INSTRUCTION
Drop the pictures and repeat the remaining data exactly.

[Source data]
·····

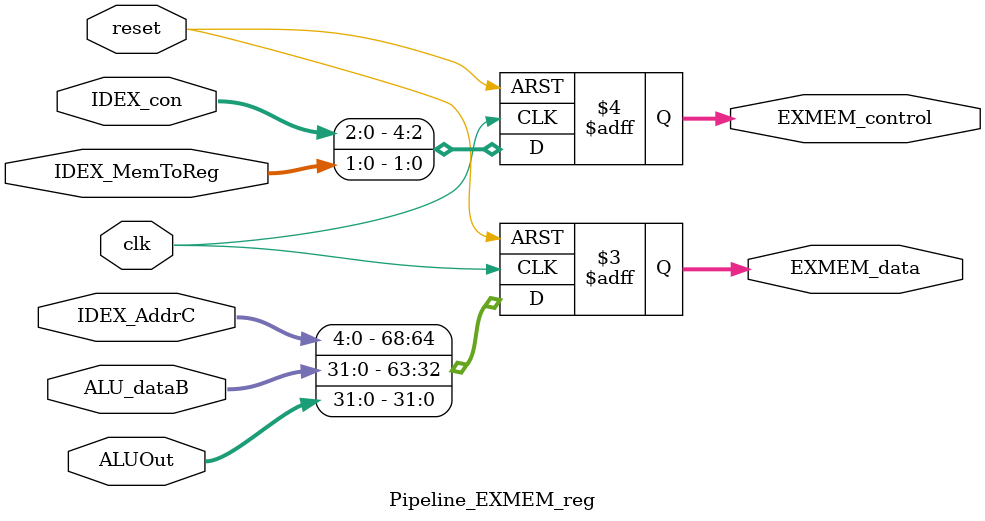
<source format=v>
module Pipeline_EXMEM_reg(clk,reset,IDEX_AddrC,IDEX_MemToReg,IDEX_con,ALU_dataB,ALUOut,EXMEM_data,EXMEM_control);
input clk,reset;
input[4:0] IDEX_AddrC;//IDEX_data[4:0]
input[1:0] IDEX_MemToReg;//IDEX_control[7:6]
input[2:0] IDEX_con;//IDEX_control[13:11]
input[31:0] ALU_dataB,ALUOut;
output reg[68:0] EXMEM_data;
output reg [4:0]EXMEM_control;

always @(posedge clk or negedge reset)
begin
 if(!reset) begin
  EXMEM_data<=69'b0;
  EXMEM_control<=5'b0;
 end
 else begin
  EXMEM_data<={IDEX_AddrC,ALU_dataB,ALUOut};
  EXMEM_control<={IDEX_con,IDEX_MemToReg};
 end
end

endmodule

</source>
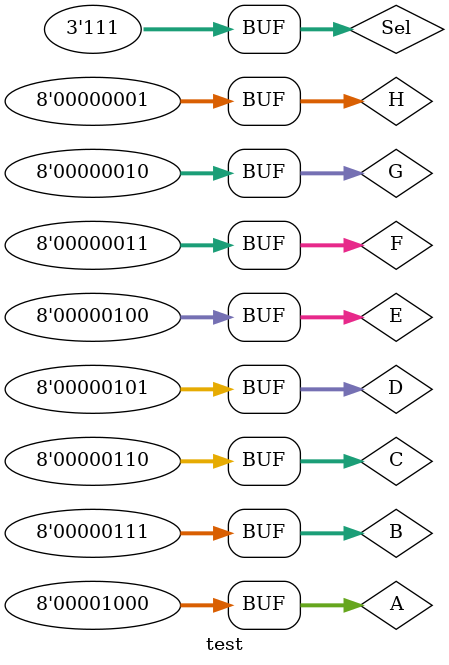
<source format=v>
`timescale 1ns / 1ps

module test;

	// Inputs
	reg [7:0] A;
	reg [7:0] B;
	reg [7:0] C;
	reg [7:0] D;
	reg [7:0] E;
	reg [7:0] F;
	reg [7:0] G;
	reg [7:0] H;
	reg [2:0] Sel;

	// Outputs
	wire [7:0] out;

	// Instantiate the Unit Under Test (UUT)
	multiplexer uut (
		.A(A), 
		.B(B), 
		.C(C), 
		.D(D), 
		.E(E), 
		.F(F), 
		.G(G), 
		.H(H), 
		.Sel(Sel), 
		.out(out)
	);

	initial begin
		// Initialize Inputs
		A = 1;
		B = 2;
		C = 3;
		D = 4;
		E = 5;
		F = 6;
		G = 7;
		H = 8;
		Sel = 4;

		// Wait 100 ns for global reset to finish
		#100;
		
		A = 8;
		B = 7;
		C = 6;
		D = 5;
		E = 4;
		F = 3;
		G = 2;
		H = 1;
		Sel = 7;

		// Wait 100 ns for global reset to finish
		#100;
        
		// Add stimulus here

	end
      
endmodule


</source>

·····

SOLUTION FOR THIS TASK
<source format=v>
module Pipeline_EXMEM_reg(clk,reset,IDEX_AddrC,IDEX_MemToReg,IDEX_con,ALU_dataB,ALUOut,EXMEM_data,EXMEM_control);
input clk,reset;
input[4:0] IDEX_AddrC;//IDEX_data[4:0]
input[1:0] IDEX_MemToReg;//IDEX_control[7:6]
input[2:0] IDEX_con;//IDEX_control[13:11]
input[31:0] ALU_dataB,ALUOut;
output reg[68:0] EXMEM_data;
output reg [4:0]EXMEM_control;

always @(posedge clk or negedge reset)
begin
 if(!reset) begin
  EXMEM_data<=69'b0;
  EXMEM_control<=5'b0;
 end
 else begin
  EXMEM_data<={IDEX_AddrC,ALU_dataB,ALUOut};
  EXMEM_control<={IDEX_con,IDEX_MemToReg};
 end
end

endmodule

</source>
<source format=v>
`timescale 1ns / 1ps

module test;

	// Inputs
	reg [7:0] A;
	reg [7:0] B;
	reg [7:0] C;
	reg [7:0] D;
	reg [7:0] E;
	reg [7:0] F;
	reg [7:0] G;
	reg [7:0] H;
	reg [2:0] Sel;

	// Outputs
	wire [7:0] out;

	// Instantiate the Unit Under Test (UUT)
	multiplexer uut (
		.A(A), 
		.B(B), 
		.C(C), 
		.D(D), 
		.E(E), 
		.F(F), 
		.G(G), 
		.H(H), 
		.Sel(Sel), 
		.out(out)
	);

	initial begin
		// Initialize Inputs
		A = 1;
		B = 2;
		C = 3;
		D = 4;
		E = 5;
		F = 6;
		G = 7;
		H = 8;
		Sel = 4;

		// Wait 100 ns for global reset to finish
		#100;
		
		A = 8;
		B = 7;
		C = 6;
		D = 5;
		E = 4;
		F = 3;
		G = 2;
		H = 1;
		Sel = 7;

		// Wait 100 ns for global reset to finish
		#100;
        
		// Add stimulus here

	end
      
endmodule


</source>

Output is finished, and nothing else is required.